We wonder what possessed the Simeone brothers of Brockton to apparently think they were in a Martin Scorcese film. Had they watched too many episodes of ‘‘Dog the Bounty Hunter?’’
Jumping on the hood of a car, terrorizing a young mother with a 5-year-old in the backseat, allegedly assaulting the woman, all in the name of repossessing a seven-year-old Ford Focus when the owner fell three weeks to a month behind on her car payments?
Sara Bradley of Rockland admits she could not make her weekly $85 car payment to Crown Auto Sales after she lost her job as an accounting clerk. She said she notified the dealer but never heard back.
James Stuart, Crown’s general manager, said he unleashed the repo men, Robert J. Simeone Jr., 21, and his teenage brother Michael, after Bradley went into default last month.
The Simeones were apparently doing work for their dad, Robert Simeone of South Shore Auto. Riding with four teenage friends, they spotted Bradley in East Bridgewater, allegedly tried to reach in and yank her or the keys out, and gave chase through three towns before Robert Simeone Jr. jumped on the hood of her car and she drove into the Abington police station’s parking lot with the man still attached to her hood.
Bradley, understandably, said she thought she was being carjacked. While Stuart claimed the whole process was legal, Massachusetts general laws may take issue with that.
One of the statutes outlining repossession, Chapter 255, section 13J ( we looked it up so we assume others can as well), says a creditor can reclaim collateral on a defaulted loan ‘‘only if possession can be obtained without use of force, (and) without a breach of peace.’’
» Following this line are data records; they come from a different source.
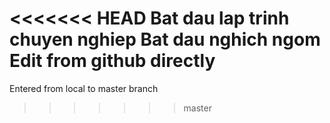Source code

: <<<<<<< HEAD
Bat dau lap trinh chuyen nghiep
Bat dau nghich ngom
Edit from github directly
=======
Entered from local to master branch
>>>>>>> master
The brothers were hit with an array of charges including assault and battery with a dangerous weapon in East Bridgewater and Abington and held.
‘‘Any semblance of common sense was completely lost as emotions escalated, putting a 5-year-old through that type of scare as her mother was confronted,’’ Abington Police Chief David Majenski said after the incident.
No one is saying people should be allowed to stop paying their bills. You are granted credit and with it comes responsibilities and consequences when you can’t hold up your end of the bargain. There are, however, regulations on how that delinquency should be handled and they include rights for the buyer.
When a teenager and someone barely above the legal drinking age act as unlicensed bounty hunters, it’s time to rethink the system.
They are unlicensed, unregulated and untrained yet they are empowered to recover collateral for a price. We regulate and license people to cut your hair, massage your back and put on your makeup but anyone with a scary physique and questionable background can be employed to take away someone’s car without warning.
The Legislature needs to look at these retail installment agreements but foremost, lawmakers have to put the lasso around these repo cowboys who have little regard or even knowledge of responsible collection actions.